Tom Friedman gives his take on the murders at Ft. Hood:
Here’s my take: Major Hasan may have been mentally unbalanced — I assume anyone who shoots up innocent people is. But the more you read about his support for Muslim suicide bombers, about how he showed up at a public-health seminar with a PowerPoint presentation titled “Why the War on Terror Is a War on Islam,” and about his contacts with Anwar al-Awlaki, a Yemeni cleric famous for using the Web to support jihadist violence against America — the more it seems that Major Hasan was just another angry jihadist spurred to action by “The Narrative.”
But then he goes on to say this:
Yes, after two decades in which U.S. foreign policy has been largely dedicated to rescuing Muslims or trying to help free them from tyranny — in Bosnia, Darfur, Kuwait, Somalia, Lebanon, Kurdistan, post-earthquake Pakistan, post-tsunami Indonesia, Iraq and Afghanistan — a narrative that says America is dedicated to keeping Muslims down is thriving.

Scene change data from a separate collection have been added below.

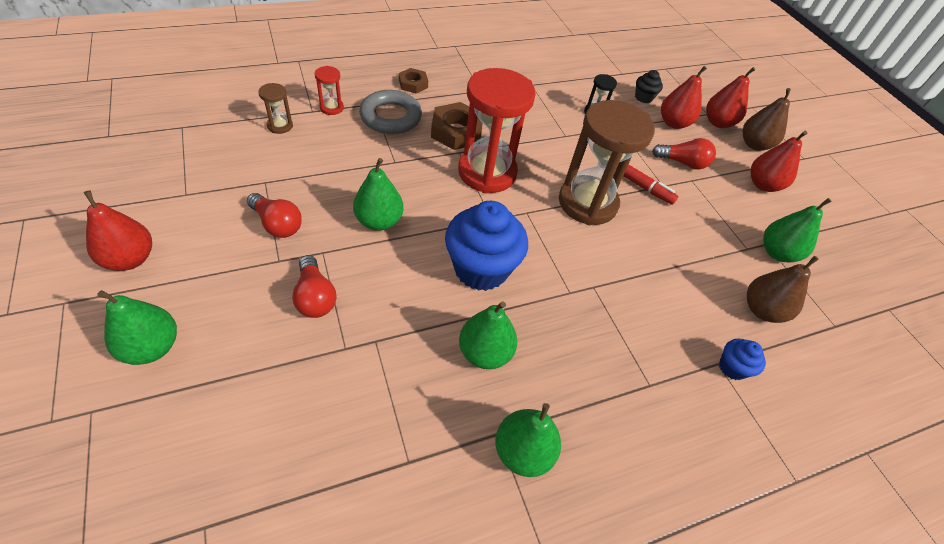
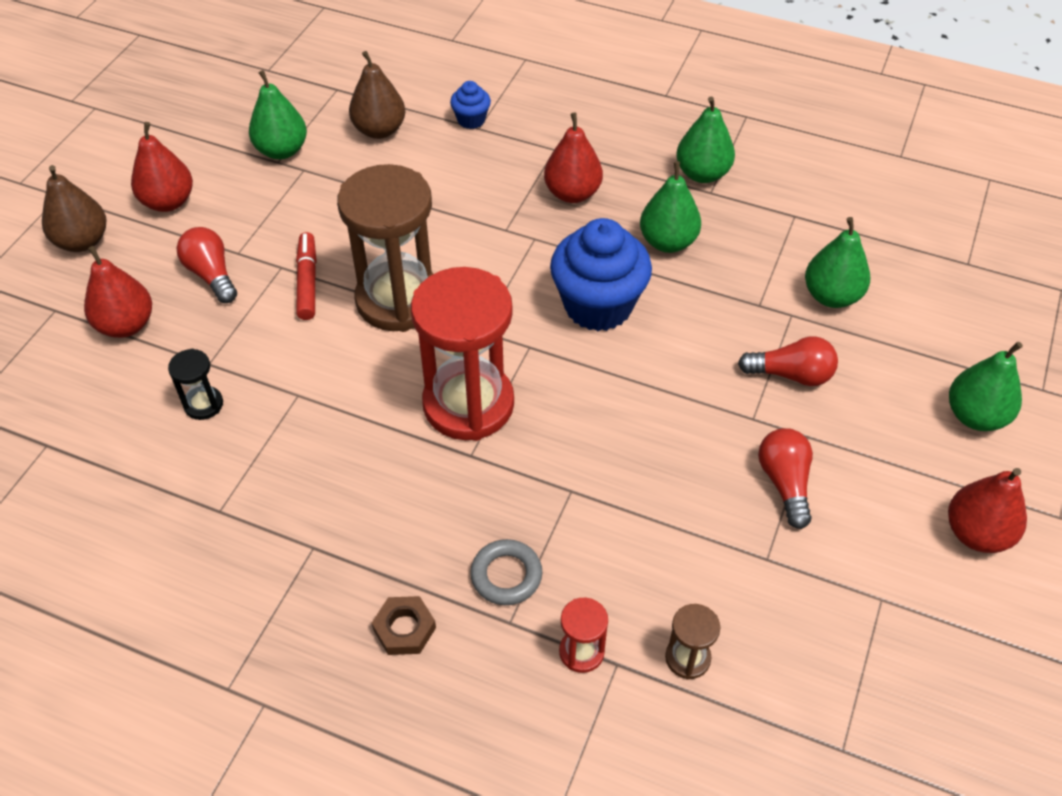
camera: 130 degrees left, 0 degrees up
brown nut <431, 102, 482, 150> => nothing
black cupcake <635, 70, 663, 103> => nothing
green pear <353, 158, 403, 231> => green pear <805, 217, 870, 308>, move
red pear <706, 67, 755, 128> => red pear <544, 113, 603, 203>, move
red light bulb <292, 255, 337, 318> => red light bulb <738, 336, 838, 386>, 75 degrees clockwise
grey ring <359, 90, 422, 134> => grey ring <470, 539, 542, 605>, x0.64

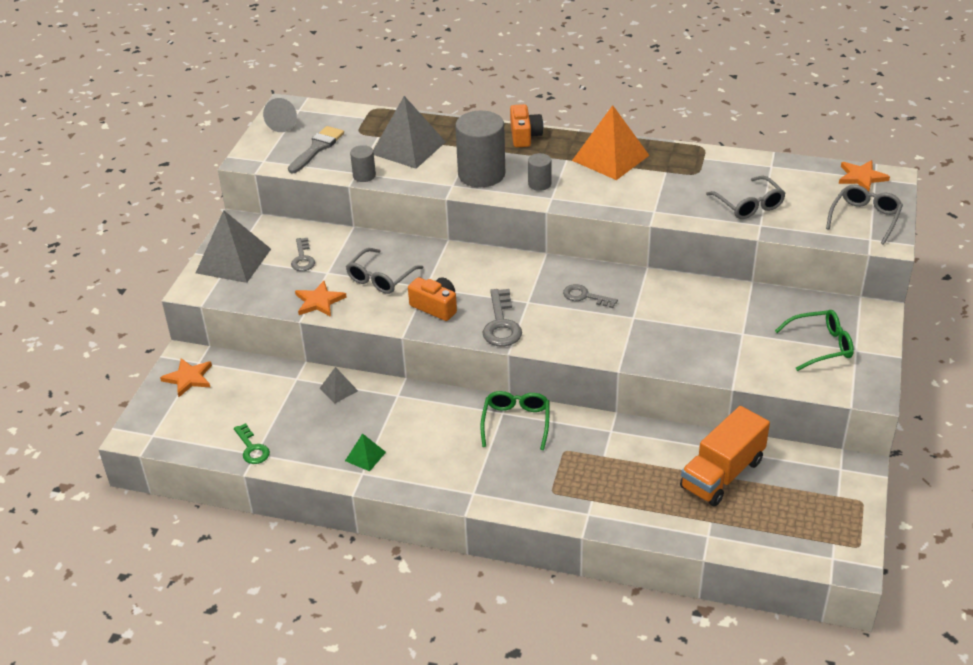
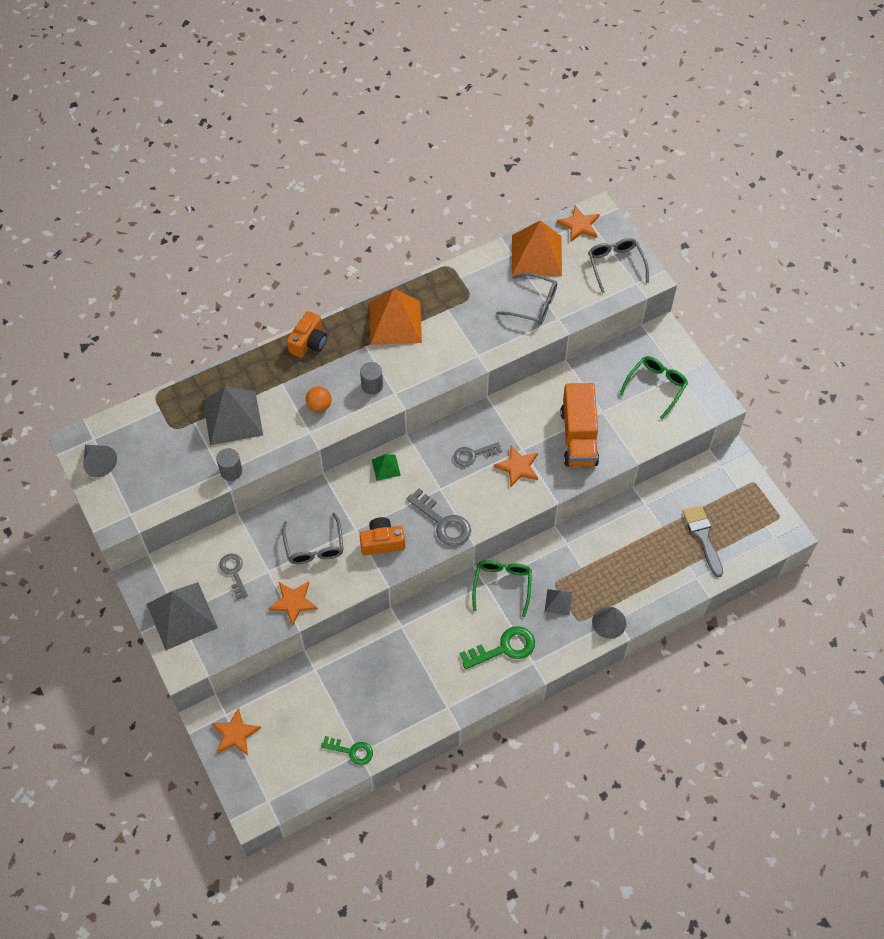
camera: 45 degrees left, 20 degrees up
nothing => green key <460, 626, 535, 669>
nothing => orange star <494, 446, 538, 487>
nothing => orange pyramid <512, 220, 562, 276>
nothing => grey cone <592, 607, 626, 639>
grey brush <288, 126, 344, 173> => grey brush <682, 505, 723, 577>, move
grey pyramid <319, 367, 358, 404> => grey pyramid <545, 589, 572, 615>, move
green pyramid <345, 433, 386, 471> => green pyramid <372, 454, 401, 481>, move
orange truck <680, 406, 770, 506> => orange truck <561, 383, 599, 467>, move
grey cylinder <455, 111, 505, 187> => orange ball <306, 386, 332, 412>
grey key <291, 238, 315, 271> => grey key <219, 554, 248, 600>, 150 degrees counterclockwise
green glasses <481, 391, 549, 450> => green glasses <472, 560, 532, 617>, 45 degrees clockwise
orange camera <510, 104, 543, 147> => orange camera <287, 311, 327, 358>, 75 degrees clockwise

Although most of the Muslims being killed today are being killed by jihadist suicide bombers in Pakistan, Iraq, Afghanistan and Indonesia, you’d never know it from listening to their world. The dominant narrative there is that 9/11 was a kind of fraud: America’s unprovoked onslaught on Islam is the real story, and the Muslims are the real victims — of U.S. perfidy.
What a strange thing to say.

Something seems wrong here. I really don't think that one can accurately describe our foreign policy for the past 20 years as "largely dedicated to rescuing Muslims". The biggest three military interventions in the past 20 years were invasions of Muslim countries by American (and other non-Muslim) military forces--Afghanistan and Iraq. The last two were not done with the intention of 'rescuing Muslims', obviously. (And even the first invasion of Iraq was done ostensibly to rescue the wealthy Kuwaiti sheiks who ran the place and owned everything.) Whatever our intentions and goals (revenge, oil, control of the Persian Gulf, etc.) it wasn't that. That's not what American foreign interventions are about.

Listen, we're the big dog in the neighborhood (the world). Our military power dwarfs anyone elses. We have made it our business to be 'the' global hegemon, and as part of that, we have interfered in everyone's business, Muslim and non-Muslim. Our NATO allies were colonialist powers in the Muslim world were many years after WWI, and we have been involved there as well, making sure that we have free access to their oil. We've changed their governments through covert action, sometimes defeating proto-democratic movements in Middle Eastern countries. We propped up many of their dictators, as long as they toed the American line. And in the largest Muslim nation in the world, Indonesia, we were directly involved in helping to overthrow their leader (Sukarno) and installing a very pro-US one (Suharto). I have mentioned our near-total support of Israel during this same time?

We have never been more active in that part of the world than in the last 20 years, in ways that have infuriated many people (most of them Muslim). Why shouldn't they think poorly of us? If I were in their shoes, I would.

Obviously, none of this justified Major Hanan's violence. But at the same time, Friedman's incomprehension as to why they don't appreciate and love us seems crazy to me.